_Travail à faire_
1. D'après l'article sur Reykjavik, pourquoi l'Islande attire-t-elle les Parisiens et les New-Yorkais ? Répondez en une à trois phrases.
2. Répondez brièvement à ces questions sur l'article consacré à Reykjavik :
(a) Quelle salle relaie Bozar pour le rock ?
(b) Quels sont les quatre thèmes du festival Iceland On The Edge ?
(c) Dans quelle langue les jeunes voisins du concert posaient-ils leurs questions ?
3. Poursuivez l'article sur Reykjavik à partir de sa dernière phrase.

_Texte fourni_
+ + + +
Reykjavik, geyser d’émotions

Escale à Reykjavik, capitale de l’Islande, aussi provinciale qu’avant-gardiste.

Charmante et onéreuse, provinciale et avant-gardiste, Reykjavik séduit par son architecture fin de siècle, sa créativité bouillonnante et une convivialité inattendue. Dépaysement garanti à l’heure où Bozar, à Bruxelles, accueille une épatante exposition islandaise.

De février à juin 2008, Bozar – relayé par l’Ancienne Belgique pour le rock – organise la plus grande manifestation jamais consacrée à l’Islande en Belgique. Iceland On The Edge est un cocktail servi très frais de la particularité culturelle de cette île à la fois nature et iconoclaste où cinéma, danse, musique, arts divers, semblent nourris d’une créativité boulimique (1). Les quatre thèmes du festival – Pure Energy, Independent People, Bad Taste et Sagas – sont prometteurs d’un dépaysement sauvage que nous avons expérimenté « in vitro ».

Ainsi à un concert donné dans le cadre de l’indispensable festival rock Iceland Airwaves à l’automne 2007 à Reykjavik, nous attendions le début des festivités lorsque nos jeunes voisins immédiats se sont mis à nous bombarder de questions en anglais. Avec une curiosité candide proche de la gentillesse d’un paysan cambodgien ou d’un gamin de Bamako, alors que l’Islande est – tout simplement – le pays le plus développé au monde (2). Elle est aussi la dernière destination branchée des Parisiens et des New-Yorkais attirés par la vivacité rock locale et la vaste nature d’une île peu peuplée.
+ + + +
_Données répertoriées_
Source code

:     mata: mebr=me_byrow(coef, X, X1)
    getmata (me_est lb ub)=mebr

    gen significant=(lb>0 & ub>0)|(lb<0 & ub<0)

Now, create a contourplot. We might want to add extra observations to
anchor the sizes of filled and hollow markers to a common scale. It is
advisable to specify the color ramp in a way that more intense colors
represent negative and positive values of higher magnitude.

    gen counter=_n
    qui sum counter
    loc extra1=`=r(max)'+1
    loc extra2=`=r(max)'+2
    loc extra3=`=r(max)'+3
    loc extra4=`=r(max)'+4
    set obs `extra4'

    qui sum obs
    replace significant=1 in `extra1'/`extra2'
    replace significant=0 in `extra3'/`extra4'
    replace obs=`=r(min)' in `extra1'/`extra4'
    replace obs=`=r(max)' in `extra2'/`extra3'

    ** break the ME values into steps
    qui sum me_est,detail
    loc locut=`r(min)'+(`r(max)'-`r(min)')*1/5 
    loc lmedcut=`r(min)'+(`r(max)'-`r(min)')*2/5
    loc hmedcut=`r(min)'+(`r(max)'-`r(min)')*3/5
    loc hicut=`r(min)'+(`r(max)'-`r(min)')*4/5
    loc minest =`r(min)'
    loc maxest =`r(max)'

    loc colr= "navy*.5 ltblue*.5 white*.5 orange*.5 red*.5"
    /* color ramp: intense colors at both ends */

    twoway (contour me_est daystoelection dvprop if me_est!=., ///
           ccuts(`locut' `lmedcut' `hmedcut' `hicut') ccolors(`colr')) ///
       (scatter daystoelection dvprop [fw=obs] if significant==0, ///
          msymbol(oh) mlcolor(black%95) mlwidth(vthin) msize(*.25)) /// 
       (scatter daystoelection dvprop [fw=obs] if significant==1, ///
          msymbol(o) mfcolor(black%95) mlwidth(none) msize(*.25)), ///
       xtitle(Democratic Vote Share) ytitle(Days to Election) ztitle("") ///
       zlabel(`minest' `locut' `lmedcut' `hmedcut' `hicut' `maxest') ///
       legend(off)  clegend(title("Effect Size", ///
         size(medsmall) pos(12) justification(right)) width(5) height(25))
+ + + +
_Corrigé des exercices_
1. Selon l'article, l'Islande est devenue la dernière destination branchée des Parisiens et des New-Yorkais. Ils sont attirés par la vivacité de la scène rock locale et par la vaste nature d'une île peu peuplée.

2.
(a) L'Ancienne Belgique.
(b) Pure Energy, Independent People, Bad Taste et Sagas.
(c) En anglais.

3.
Cette impression de terre de contrastes est palpable dès la première déambulation dans Reykjavik – cent quarante mille habitants à peine – où tout se trouve à proche distance. Les rares vestiges très anciens de la conquête norvégienne voisinent avec une architecture moderne jamais tape-à-l’oeil. Où de la tôle peinte en couleurs brise le gris du ciel et rime avec du béton bien éduqué. Comme la façade du Listasafn Reykjavikur (Musée d’art de Reykjavik) qui évoque le Bauhaus avec son allure de sobre aérogare des années 1920. Blanc à l’extérieur, tout en courbes et couleurs chaudes à l’intérieur où s’exposent les dernières créations de l’art islandais, volontiers kitsch et provoquant.

Ici, l’art est naturellement lié à la terre volcanique et aux espaces sauvages d’un pays environ trois fois et demi plus grand que la Belgique mais trente-six fois moins peuplé ! Pour casser le spleen d’une île isolée dans l’Atlantique Nord, pratiquement privée d’arbres, l’art islandais est volontiers coloré, bariolé, foldingue. Eirun Siguroardottir, invitée au Bozar ressemble à une cousine un peu enveloppée de Björk et ses créations au sein de l’Icelandic Love Corporation sont coquines : tente géante en forme de chambre nuptiale ou table basse dont les sièges ont la forme de femmes accroupies… La trentenaire au nez retroussé précise : « Cela sonne peut-être comme un cliché mais être Islandais signifie vivre au plus près de la nature. Par obligation, l’Islandais doit sortir de son île, il doit voyager ».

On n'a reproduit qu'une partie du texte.